Abhinav Gupta | About

Bare minimum semantic versioning

This covers the bare minimum one needs to know about semantic versioning and how and why to use it.

1. What is Semantic Versioning?

Semantic versioning (semver, colloquially) is a scheme to version software releases.

It divides your version number into three parts: major, minor, and patch.

Major1Minor14Patch10..

Changing each of these has a different meaning. In order of decreasing severity:

Major

Increase this when you release a breaking change for any reason. Reset the other two to zero. (1.14.10 ⇒ 2.0.0)

Minor

Increase this when you release a new feature or change an existing behavior in a backwards compatible manner. Reset the minor version to zero. (1.14.10 ⇒ 1.15.0)

Patch

Increase the patch version when you release a bug fix or a security fix in a backwards compatible manner. (1.14.10 ⇒ 1.14.11)

Major1Minor14Patch10..I fixed a thingI added or changed a thingI broke a thing backwards compatible
📢 Important
Reserve patch releases exclusively for fixes. Lack-of-feature is not a bug. Use minor releases for those.

2. Unstable software

Semver considers software with major version 0 to be unstable. Once a 1.0.0 release is tagged, the software is considered stable — even if a 2.0.0 release is tagged thereafter.

.........0.1.00.1.10.2.01.0.01.0.11.2.02.0.0UnstableStablebreaking change

The rules specified in the previous section apply to stable software only. There are no hard rules for unstable software.

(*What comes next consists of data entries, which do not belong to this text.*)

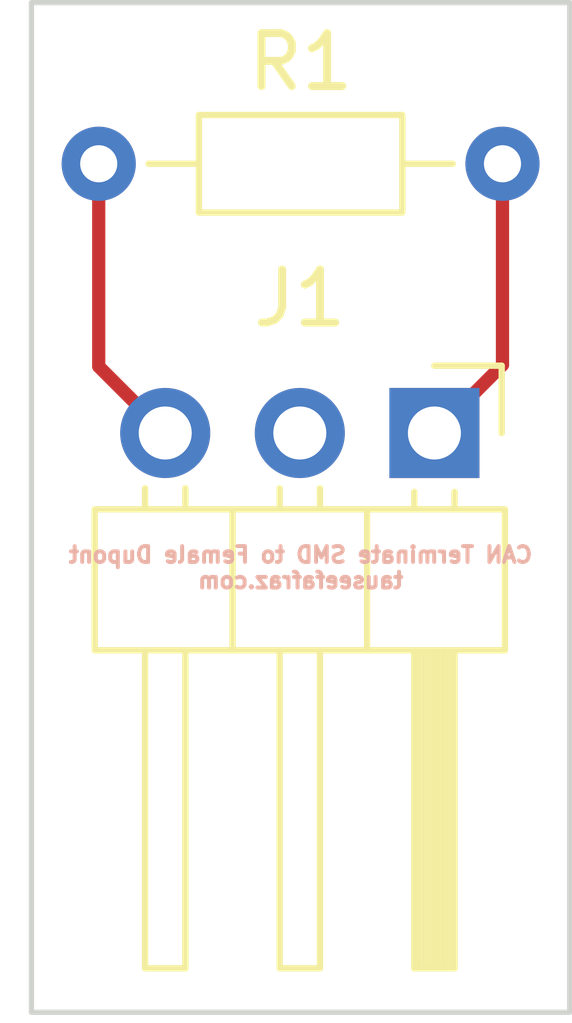
<source format=kicad_pcb>
(kicad_pcb (version 20211014) (generator pcbnew)

  (general
    (thickness 1.6)
  )

  (paper "A4")
  (layers
    (0 "F.Cu" signal)
    (31 "B.Cu" signal)
    (32 "B.Adhes" user "B.Adhesive")
    (33 "F.Adhes" user "F.Adhesive")
    (34 "B.Paste" user)
    (35 "F.Paste" user)
    (36 "B.SilkS" user "B.Silkscreen")
    (37 "F.SilkS" user "F.Silkscreen")
    (38 "B.Mask" user)
    (39 "F.Mask" user)
    (40 "Dwgs.User" user "User.Drawings")
    (41 "Cmts.User" user "User.Comments")
    (42 "Eco1.User" user "User.Eco1")
    (43 "Eco2.User" user "User.Eco2")
    (44 "Edge.Cuts" user)
    (45 "Margin" user)
    (46 "B.CrtYd" user "B.Courtyard")
    (47 "F.CrtYd" user "F.Courtyard")
    (48 "B.Fab" user)
    (49 "F.Fab" user)
    (50 "User.1" user)
    (51 "User.2" user)
    (52 "User.3" user)
    (53 "User.4" user)
    (54 "User.5" user)
    (55 "User.6" user)
    (56 "User.7" user)
    (57 "User.8" user)
    (58 "User.9" user)
  )

  (setup
    (pad_to_mask_clearance 0)
    (pcbplotparams
      (layerselection 0x00010fc_ffffffff)
      (disableapertmacros false)
      (usegerberextensions false)
      (usegerberattributes true)
      (usegerberadvancedattributes true)
      (creategerberjobfile true)
      (svguseinch false)
      (svgprecision 6)
      (excludeedgelayer true)
      (plotframeref false)
      (viasonmask false)
      (mode 1)
      (useauxorigin false)
      (hpglpennumber 1)
      (hpglpenspeed 20)
      (hpglpendiameter 15.000000)
      (dxfpolygonmode true)
      (dxfimperialunits true)
      (dxfusepcbnewfont true)
      (psnegative false)
      (psa4output false)
      (plotreference true)
      (plotvalue true)
      (plotinvisibletext false)
      (sketchpadsonfab false)
      (subtractmaskfromsilk false)
      (outputformat 1)
      (mirror false)
      (drillshape 0)
      (scaleselection 1)
      (outputdirectory "Gerber Files/")
    )
  )

  (net 0 "")
  (net 1 "Net-(J1-Pad1)")
  (net 2 "unconnected-(J1-Pad2)")
  (net 3 "Net-(J1-Pad3)")

  (footprint "Connector_PinHeader_2.54mm:PinHeader_1x03_P2.54mm_Horizontal" (layer "F.Cu") (at 132.065 87.63 -90))

  (footprint "Resistor_THT:R_Axial_DIN0204_L3.6mm_D1.6mm_P7.62mm_Horizontal" (layer "F.Cu") (at 125.73 82.55))

  (gr_line (start 124.46 98.56) (end 124.46 79.51) (layer "Edge.Cuts") (width 0.1) (tstamp a4f8801a-a105-47c5-8317-8b878a0fadb0))
  (gr_line (start 134.62 98.56) (end 124.46 98.56) (layer "Edge.Cuts") (width 0.1) (tstamp c6b8b7d6-edcd-477e-a01f-7d44b16a012d))
  (gr_line (start 134.62 79.51) (end 134.62 98.56) (layer "Edge.Cuts") (width 0.1) (tstamp d648579f-f0af-43e2-a189-21ebfd360e00))
  (gr_line (start 124.46 79.51) (end 134.62 79.51) (layer "Edge.Cuts") (width 0.1) (tstamp f2c698d6-908f-4f84-8657-71e4b17a6bed))
  (gr_text "CAN Terminate SMD to Female Dupont\ntauseefafraz.com" (at 129.54 90.17) (layer "B.SilkS") (tstamp 5a22f13d-d22e-4189-8181-7627392d08f5)
    (effects (font (size 0.3 0.3) (thickness 0.075)) (justify mirror))
  )

  (segment (start 133.35 86.345) (end 132.065 87.63) (width 0.25) (layer "F.Cu") (net 1) (tstamp 14d0d9b0-057b-4a6c-9181-4f33b0cf926f))
  (segment (start 133.35 82.55) (end 133.35 86.345) (width 0.25) (layer "F.Cu") (net 1) (tstamp 438bb943-7715-4fef-857c-c8e143d78b88))
  (segment (start 125.73 86.375) (end 126.985 87.63) (width 0.25) (layer "F.Cu") (net 3) (tstamp 8f1a55ff-33af-4170-8ac2-8af883cc7b99))
  (segment (start 125.73 82.55) (end 125.73 86.375) (width 0.25) (layer "F.Cu") (net 3) (tstamp e947d573-7c2f-4b7d-bb38-599fd2800533))

)

</source>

However, it’s a good idea to still follow these rules:

  • start development at 0.1.0

  • increment the patch version for releases containing fixes

  • increment the minor version for all other releases — new features and breaking changes alike

  • release a 1.0.0 when you’re ready to commit to stability

3. Why, though?

All this ceremony establishes a consistent language between producers and consumers of software about the impact of changes in a release.

It allows producers to establish trust with consumers. This trust makes consumers more likely to upgrade to latest releases, because they know in advance what to expect — they get the following guarantees:

  • For stable software (1.0 or higher), if a specific release works, newer releases in that major version will also work. They can upgrade to anything with the same major version and get new features and fixes without changing their usage.

  • For unstable software (lower than 1.0), if a specific version works, they can still upgrade to anything with the same minor version and get fixes.

This trust between producer and consumer is another reason not to violate the rule for patch releases — fixes only.

4. Cost of breaking changes

Semantic versioning gives us a way to categorize the impact of changes in a software release. It gives us a safe way to make breaking changes to our software and communicate the breakage clearly to our consumers — just increase the major version number.

However, it does not make breaking changes any cheaper. The cost of a breaking change — even if semantically versioned — can be really high for some software.

For example, if the software has an ecosystem built on top of it: a few users built some extensions, others built software on top of those extensions, and so on. In such a scenario, a major version bump can leave the ecosystem in a split-brain state. Part of the ecosystem will have upgraded, but others will lag behind for months or years.

Further, if the dependency management system is this ecosystem is strict about version uniqueness, this can also result in an interconnected web of systems all blocked on each other. A system will be blocked on the upgrade until all its dependencies have upgraded, and the consumers of this system will be similarly blocked on it.

For popular software with an ecosystem on top of it, it’s best to avoid major version bumps for as long as possible; or if you must, try to provide a gradual migration path.

5. Conclusion

Semver is great and you should use it, but don’t treat it as a license to make breaking changes.